ВОПРОСЫ:
A. Проверьте по отрывку, верны ли утверждения (i), (ii) и (iii). Для каждого ответьте «да» или «нет» и приведите дословно слова отрывка, которые это решают.
(i) Актеру советуют пересмотреть зарисовки Серова и Врубеля.
(ii) Баронесса рада, что джигит от нее ускользает.
(iii) Над сценой предлагают поработать дома.
B. Перепишите слово в слово часть отрывка, начиная с «Когда я говорю» и заканчивая «над этим дома.».
C. Ответьте по отрывку на короткие вопросы.
(i) В какой план перестраивается баронесса?
(ii) Как предлагается сложить руки джигиту?
(iii) Какие карт-посталь стоят на столе?

++++ ФРАГМЕНТ ДОКУМЕНТА

XIV картина. «Граница литовская» 40 страница



( Повторяют сцену .)

И тогда есть повод и баронессе перестроиться: ей же досадно, что вот — встреча, и романчик начинается, и вдруг этот джигит опять у нее ускользает, упорхнет в одну сторону, а ей придется идти в другую. Тогда она тоже перестраивается в эротический план: «Но ежели я здесь нарочно…»

Когда я говорю «джигит», то один актер может понять эту характеристику как то, что нужно вложить внутрь сосуда; а я бы предложил актеру, играющему эту роль, класть это так, чтобы это текло по внешней стороне сосуда. ( Показ .) Пристегните ему «джигита» в буквальном смысле {354} слова , то есть сделайте его человеком умеющим схватить ловко талию свою , сложить по - наполеоновски руки , тогда вы приобретете новый поворот головы , движения плеч : он показывает плечо ей — «Налево ты , а я направо» . А для этого надо пересмотреть все зарисовки Серова и Врубеля . Внимательно пересмотреть . Вот как Лермонтов смотрел бы . Я лишу «Героя нашего времени» , и у меня на столе стоят карт - посталь[43] — Врубелевские, Серовские, — и я смотрю на них. Надо вдумываться в них, вдумываться так, чтобы, если у художника один ракурс показан, то у вас вставала бы целая гамма.

Работайте над этим дома.

++++++++
++++ ПРЕДОСТАВЛЕННЫЕ ЗАПИСИ

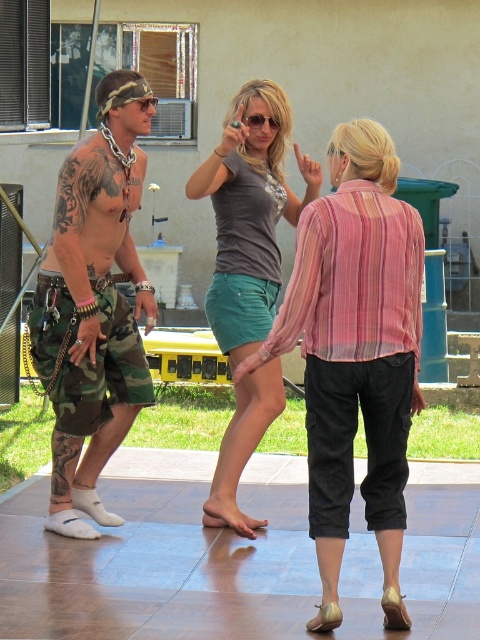
Question: Can you confirm if matte black shorts at center is thinner than matte gray shirt at center?

Choices:
 (A) no
 (B) yes

Answer: (A)

Question: Which point is farther to the camera?

Choices:
 (A) matte gray shirt at center
 (B) matte black shorts at center

Answer: (A)

Question: In this image, where is matte black shorts at center located relative to matte gray shirt at center?

Choices:
 (A) left
 (B) right

Answer: (B)

Question: Which point appears farthest from the camera in this image?

Choices:
 (A) (278, 90)
 (B) (375, 256)
 (C) (126, 387)

Answer: (A)

Question: Does matte black shorts at center appear on the right side of camo shorts at left?

Choices:
 (A) yes
 (B) no

Answer: (A)

Question: Which of the following is the farthest from the observer?

Choices:
 (A) (315, 387)
 (B) (107, 355)

Answer: (B)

++++++++

ОТВЕТЫ:
A.
(i) Да: «надо пересмотреть все зарисовки Серова и Врубеля».
(ii) Нет: «ей же досадно, что вот — встреча, и романчик начинается, и вдруг этот джигит опять у нее ускользает».
(iii) Да: «Работайте над этим дома.»

B.
Когда я говорю «джигит», то один актер может понять эту характеристику как то, что нужно вложить внутрь сосуда; а я бы предложил актеру, играющему эту роль, класть это так, чтобы это текло по внешней стороне сосуда. ( Показ .) Пристегните ему «джигита» в буквальном смысле {354} слова , то есть сделайте его человеком умеющим схватить ловко талию свою , сложить по - наполеоновски руки , тогда вы приобретете новый поворот головы , движения плеч : он показывает плечо ей — «Налево ты , а я направо» . А для этого надо пересмотреть все зарисовки Серова и Врубеля . Внимательно пересмотреть . Вот как Лермонтов смотрел бы . Я лишу «Героя нашего времени» , и у меня на столе стоят карт - посталь[43] — Врубелевские, Серовские, — и я смотрю на них. Надо вдумываться в них, вдумываться так, чтобы, если у художника один ракурс показан, то у вас вставала бы целая гамма.

Работайте над этим дома.

C.
(i) В эротический план.
(ii) По-наполеоновски.
(iii) Врубелевские и Серовские.